Kurzweil Reading Machine
Print made audible for the blind
Overview
The Kurzweil Reading Machine was the first commercial print-to-speech reading machine for blind users. It combined three technologies that Kurzweil Computer Products had to develop: omni-font optical character recognition (OCR), a CCD flatbed scanner, and a text-to-speech synthesizer. A printed page placed on the machine was scanned, recognized, and read aloud, giving blind readers independent access to ordinary books, magazines, and mail.
Deep dive
Ray Kurzweil founded Kurzweil Computer Products in 1974 to build the first OCR system capable of recognizing text in any normal font. After a conversation with a blind passenger on an airplane, Kurzweil identified blindness as the most important application for the technology, because printed text was the principal barrier blind people faced in daily life. The resulting Kurzweil Reading Machine was large — roughly tabletop-sized — and was unveiled in a press conference on 13 January 1976 with leaders of the National Federation of the Blind. Walter Cronkite used the machine that evening to read his signature sign-off, “And that’s the way it is, January 13, 1976.” Stevie Wonder saw a segment on The Today Show, tried the machine, and became the user of the first production unit. The KRM’s core pipeline — scan → OCR → speech synthesis — anticipated today’s smartphone document readers and the later K-NFB Reader (2005). The company’s OCR and scanning technology was also sold into commercial data-entry markets (Lexis, Nexis) and eventually to Xerox in 1980.

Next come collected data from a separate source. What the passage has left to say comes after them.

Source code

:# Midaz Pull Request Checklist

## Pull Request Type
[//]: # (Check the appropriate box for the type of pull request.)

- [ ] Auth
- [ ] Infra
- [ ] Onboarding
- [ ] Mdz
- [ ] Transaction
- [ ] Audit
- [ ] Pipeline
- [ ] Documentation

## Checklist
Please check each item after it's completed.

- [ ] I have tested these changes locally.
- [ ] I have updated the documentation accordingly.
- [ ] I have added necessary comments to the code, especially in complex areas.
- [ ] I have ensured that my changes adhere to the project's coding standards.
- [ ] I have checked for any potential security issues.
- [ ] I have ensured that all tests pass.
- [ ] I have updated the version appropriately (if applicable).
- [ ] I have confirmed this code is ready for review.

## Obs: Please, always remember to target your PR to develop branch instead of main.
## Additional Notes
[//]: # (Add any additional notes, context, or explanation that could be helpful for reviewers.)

According to Kurzweil’s own account, the prototype stopped working just hours before the live Today Show demonstration; the chief engineer eventually fixed it by slamming the machine against a table. Stevie Wonder took his first production unit home in a taxi.
Team & pioneers
- Raymond Kurzweil Futurist and inventor; founded Kurzweil Computer Products, Inc. to build the first omni-font OCR system for the blind.
- Kurzweil Computer Products, Inc. The company that integrated CCD scanning, omni-font OCR, and text-to-speech into one reading machine.
- Stevie Wonder Musician and early adopter; took the first production unit home and demonstrated the machine on television with Walter Cronkite.